My Father Spoke Finglish at Work by Noreen Sippola Fairburn

My Father Spoke Finglish at Work by Noreen Sippola Fairburn

Author:Noreen Sippola Fairburn [Fairburn, Noreen Sippola]
Language: eng
Format: epub
Tags: Nonfiction, History, Americas, United States
ISBN: 9781631010446
Publisher: The Kent State University Press
Published: 2014-01-20T05:00:00+00:00


Oliver Kaura

My father, Victor Kaura, left Peräseinäjoki, Finland, for economic reasons. He arrived in Ashtabula in 1901 because he had friends there. My mother, Minnie Sippola, came from Ylistaro in 1903 when she was twelve years old. Both families had friends here and chose to come as things weren’t very good economically in Finland. My mother and father met in Ashtabula and were married in Bethany Lutheran Church.

My father was a carpenter, and my mother worked at the dry-cleaning place on Joseph Avenue. I remember she would wave to me out of the window when I came home from school. I was born on August 7, 1912, when they lived on Bridge Street. I grew up on Bridge Street and went to Washington Elementary School. I didn’t have any brothers or sisters, just cousins. My father had a brother and sister here, and my mother had three sisters in Ashtabula.

My father was a carpenter, and he built our first house on Ohio Avenue, so I went to school at the Jackson building for one year. Then he built another house on West Fourteenth Street, and that’s where we lived the rest of my growing-up years.

My father played first-chair clarinet in the Humina [Murmur] Band and some other relatives played in the band, too. I played trumpet with the band, and when they went on their Finland tour in 1927 I wanted to go along, but my father wouldn’t permit me to go because I wasn’t quite fifteen at the time.

I joined the Keefer-Smith Orchestra in Erie while I was still in high school, and that’s when I joined the musicians’ union. I played for other dances when they didn’t interfere with the Erie band’s schedule, which was every Saturday night and on holidays. It was my first paying job.
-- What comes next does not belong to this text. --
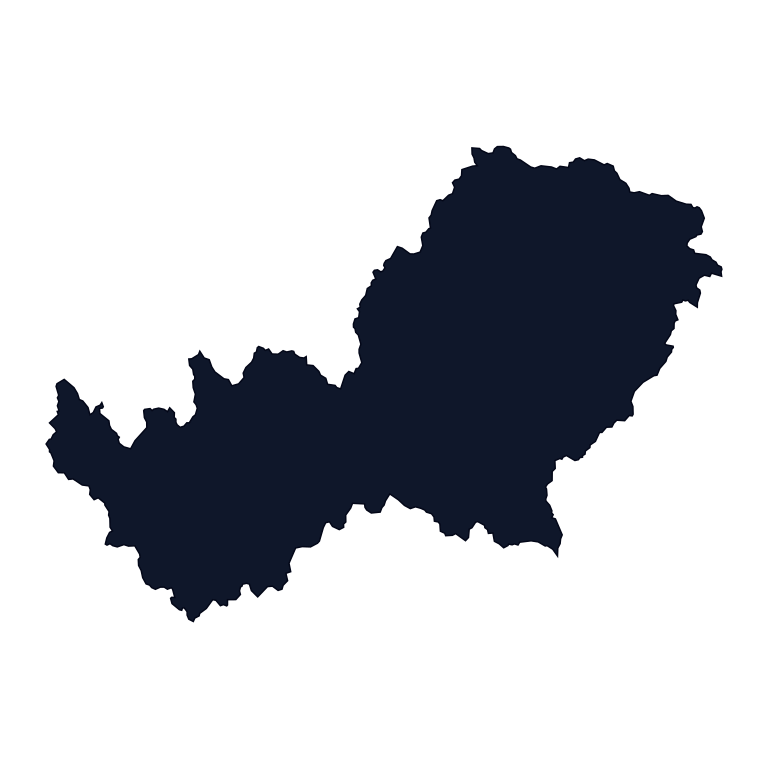 Quispicanchi, Cusco, Peru (Natural Earth projection)
{"feature_id": "86281439B28575146552042", "entity_name": "Quispicanchi", "entity_type": "district", "adm_level": 2, "iso_a3": "PER", "parent_name": "Peru", "parent_adm1": "Cusco", "projection": "natural_earth1", "projection_center": [-71.156, -13.517], "detail": "fine", "context": "isolated", "style": "filled", "palette": "ink", "viewbox_px": 768, "rotation_deg": 0, "n_neighbors": 0, "source": "geoboundaries", "source_scale": "gbopen_adm2", "svg_char_len": 6090}
<svg xmlns="http://www.w3.org/2000/svg" viewBox="0 0 768 768"><path d="M193.3,621.5L194.8,618.1L199.1,615.9L199.7,613.4L206.3,608.5L212.7,599.7L215.9,600.3L220.4,605.7L223.4,604.6L226.7,605.9L227.5,605.0L227.5,599.7L235.8,599.6L240.4,594.5L239.5,590.9L240.5,586.9L241.9,586.3L242.6,584.2L246.5,583.3L249.4,584.1L251.4,590.6L257.7,596.9L267.5,586.6L272.5,586.2L278.1,590.4L282.0,589.2L283.1,585.3L287.6,580.7L285.9,573.3L290.7,571.7L289.0,563.3L295.6,548.0L302.2,546.6L310.5,546.9L317.5,543.2L319.4,541.1L323.3,527.6L325.7,522.7L329.5,521.8L332.5,526.4L339.3,529.6L343.7,527.3L343.5,524.1L345.8,522.0L345.7,515.1L350.7,508.1L352.5,503.3L364.6,503.9L365.0,507.4L366.7,510.0L371.3,513.0L380.2,512.1L381.9,507.6L384.1,505.1L385.5,500.8L389.8,493.9L398.4,499.8L404.4,505.4L410.3,508.6L415.5,506.8L420.8,508.3L424.7,510.0L426.4,512.1L431.5,513.7L434.0,517.0L434.4,521.2L438.3,522.0L439.9,524.1L440.4,531.2L444.7,533.2L445.7,535.7L452.4,535.3L455.7,533.6L465.5,540.7L468.5,537.5L469.2,529.2L472.0,527.7L475.6,522.2L477.8,521.6L484.5,525.3L484.9,527.7L487.5,529.6L488.4,533.4L492.9,533.0L494.4,541.3L499.2,543.8L503.7,547.8L508.0,545.5L508.5,544.1L512.1,544.8L514.5,543.9L518.0,545.0L519.7,542.2L531.1,540.8L538.2,541.9L545.2,546.0L547.1,545.6L552.7,549.2L557.5,556.0L557.8,548.1L560.1,543.7L560.6,538.9L562.2,534.9L555.4,518.9L551.7,517.7L553.2,514.7L551.6,512.9L551.9,510.8L549.7,505.3L546.0,501.1L545.7,499.1L547.0,495.3L546.5,489.0L545.5,487.0L547.5,484.0L552.1,480.6L552.2,471.5L555.2,468.5L554.9,460.6L559.8,458.5L561.9,459.2L563.1,457.1L566.4,455.5L574.9,460.5L578.4,459.7L579.9,457.6L582.5,457.2L582.6,455.5L585.0,454.2L585.4,451.0L589.9,447.6L590.1,445.0L595.4,441.4L599.5,432.5L602.0,432.4L606.5,427.2L611.9,427.0L613.9,423.1L616.8,420.2L624.7,420.7L629.2,415.5L632.2,415.9L633.1,414.3L632.9,406.5L630.9,401.3L634.4,391.4L643.0,382.3L653.9,375.7L657.0,375.2L659.8,368.4L665.9,361.4L667.2,357.1L671.5,352.0L671.7,349.4L673.3,347.5L673.1,346.2L666.1,344.9L664.7,343.3L670.4,334.6L671.3,330.8L674.0,328.5L674.1,323.3L675.1,321.0L677.9,319.8L675.7,314.3L675.9,310.6L673.5,305.6L674.0,303.8L681.7,302.2L683.0,299.9L685.2,300.9L688.2,300.3L689.7,302.4L697.3,307.2L697.4,302.7L700.4,293.1L699.8,290.1L696.6,287.8L696.0,285.0L699.1,278.2L704.4,275.2L709.8,276.5L711.5,273.2L721.6,276.2L721.0,271.7L721.9,269.3L721.2,266.9L717.6,265.2L716.0,262.2L712.0,259.8L710.3,257.0L706.0,254.7L694.7,253.3L693.6,249.9L689.8,248.7L686.9,245.9L687.2,243.0L689.8,239.2L695.9,236.6L696.9,235.0L701.0,234.1L702.4,231.6L701.2,226.8L704.3,218.2L701.5,210.7L699.2,207.7L697.0,206.8L695.0,208.0L692.9,207.6L691.0,204.4L686.2,204.2L676.2,201.1L668.2,195.4L661.4,195.7L652.1,193.6L649.4,195.3L639.5,191.7L634.1,192.8L629.8,192.0L629.0,188.2L625.9,183.3L619.9,179.6L616.9,173.2L614.4,170.8L613.2,166.1L607.2,163.5L604.1,164.9L594.4,159.9L588.1,159.1L584.4,160.7L579.7,157.8L575.5,159.0L573.3,162.1L569.5,162.7L568.5,167.5L560.0,166.3L556.6,169.0L551.5,167.0L541.0,165.8L534.8,168.2L530.7,167.0L520.4,160.0L517.0,158.8L515.4,155.6L511.5,152.5L510.5,149.2L508.9,148.0L503.4,146.5L497.3,146.6L494.5,148.9L493.0,152.9L488.2,153.6L481.5,150.5L479.6,148.5L471.9,147.9L472.1,154.1L474.0,157.9L474.7,162.1L477.3,165.7L472.7,166.1L461.9,169.6L461.5,175.8L459.1,179.1L454.8,180.1L452.5,182.7L454.6,187.2L452.5,193.7L448.6,195.2L442.9,200.7L440.1,199.7L436.7,200.7L432.1,210.6L431.2,215.1L429.0,217.9L430.5,228.1L428.8,228.7L425.9,232.2L422.9,233.0L421.3,237.1L422.8,245.6L420.1,252.1L413.8,254.0L410.0,253.9L402.2,248.2L397.4,246.6L390.6,258.5L385.9,260.6L384.2,263.3L383.7,265.4L385.0,267.8L382.7,271.2L380.6,271.8L377.6,269.8L374.4,270.3L373.0,272.2L375.8,279.0L372.7,280.3L371.2,282.9L371.4,285.8L367.3,288.5L365.7,295.4L361.7,300.0L359.8,304.1L360.2,307.2L357.4,308.8L359.5,311.7L358.7,317.7L355.0,318.9L353.4,324.0L353.5,327.2L355.0,328.6L355.7,332.3L358.3,335.0L360.9,344.2L359.1,349.3L359.1,353.0L361.8,362.6L358.5,368.3L356.1,368.6L354.1,373.7L348.8,371.5L345.1,375.2L340.6,388.9L336.8,387.6L335.1,385.4L327.6,384.3L325.8,378.3L320.5,375.1L318.9,371.4L313.1,365.6L306.7,364.9L306.2,356.6L303.9,358.0L299.6,357.4L294.7,354.1L293.7,351.4L291.8,350.9L286.7,352.0L283.1,350.7L278.2,354.2L272.1,354.0L268.6,349.0L265.3,350.4L263.4,348.3L258.7,346.5L257.3,347.7L256.4,352.0L254.3,353.2L253.7,358.1L251.6,362.2L245.9,367.5L243.2,373.1L244.1,377.5L238.6,383.9L231.8,385.8L228.4,379.6L224.0,378.8L214.9,371.9L211.8,367.0L209.2,359.7L204.2,358.0L199.8,351.2L198.5,354.6L191.7,358.8L188.8,359.0L189.6,365.5L192.8,369.2L193.6,374.5L194.8,376.3L194.7,379.3L192.8,381.2L193.2,387.7L195.4,394.1L193.9,401.9L196.1,404.7L197.3,408.3L195.4,414.8L192.9,416.8L189.3,422.8L186.8,422.8L183.9,426.2L180.1,427.3L177.1,424.8L175.9,422.3L175.9,419.1L174.2,417.4L174.4,412.7L169.7,407.8L167.5,411.7L164.0,409.3L158.7,408.1L153.7,409.2L152.1,410.6L150.1,408.6L144.6,409.4L143.7,410.6L144.4,417.6L146.7,422.0L146.8,427.6L135.0,440.7L130.6,448.8L123.9,446.9L119.3,443.3L118.1,439.4L119.3,437.2L117.4,435.8L116.5,433.3L111.4,429.4L109.5,425.4L108.9,420.8L99.9,413.5L99.5,408.5L102.5,408.0L103.3,406.7L101.8,402.6L100.1,405.2L96.0,406.9L93.2,412.6L89.9,414.7L88.0,407.5L82.8,401.0L79.3,399.5L77.5,393.6L74.0,387.7L64.2,379.4L57.0,383.7L56.1,386.4L58.7,395.3L57.4,397.8L58.9,401.4L57.4,405.8L59.1,410.9L57.2,411.4L58.4,414.7L49.5,422.9L55.1,428.6L56.6,431.8L53.2,434.7L51.1,439.1L49.3,439.4L46.1,444.0L49.5,449.3L49.5,451.8L50.9,452.9L54.1,460.8L53.4,466.1L58.3,472.7L64.3,472.8L68.6,479.4L73.0,478.9L82.2,485.0L88.9,485.9L90.3,489.7L89.7,494.4L94.1,499.7L98.2,497.8L104.8,503.1L104.9,505.1L109.1,511.6L108.6,515.1L109.9,518.4L110.1,527.2L112.5,531.0L109.6,532.4L106.8,537.9L105.3,544.1L107.0,545.1L110.0,543.7L112.8,545.7L117.3,546.9L123.9,544.6L128.5,546.1L134.8,545.8L139.6,554.0L140.2,557.3L138.3,559.5L138.6,565.5L141.2,570.5L142.7,577.7L146.1,583.9L149.6,585.1L151.7,587.6L155.4,589.3L160.4,587.1L164.2,587.1L167.4,589.2L171.4,587.7L172.6,589.2L174.8,597.5L171.7,597.3L170.6,598.3L172.0,603.6L179.4,609.7L181.7,610.3L182.4,608.2L184.1,607.7L187.1,611.7L187.1,615.1L188.8,619.2L193.3,621.5Z" fill="#0f172a" stroke="#020617" stroke-width="1.5"/></svg>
After my 1930 high school graduation, I played with different bands and was earning twenty-five dollars a night—more than my father was earning at that time. I first joined Markko and the Californians. Two of us guys were the only ones who weren’t from California. Then I joined with a Southern band and played all over: New Orleans, Florida, and one summer we played by a lake in New Jersey. They had the blue laws in effect there, and we couldn’t have any jobs on Sunday, so when we got done at midnight one Saturday night several of us went to New York which was about thirty-five miles away. So then I stayed in New York and started to play there at different clubs and with different bands. In fact, I played at the Roxy Theatre. I spent twelve years in New York, from 1933 to 1945. I played with bands while studying at Julliard to become a classical cellist.

Then the war broke out. Guys were drafted or enlisted and bands began to break up. I had four weeks of training at Great Lakes Naval Center in Illinois, but by then the war was over and I didn’t have to serve.

In 1945 I came back to Ashtabula and was staying with my parents when Charlie Potti came to see me.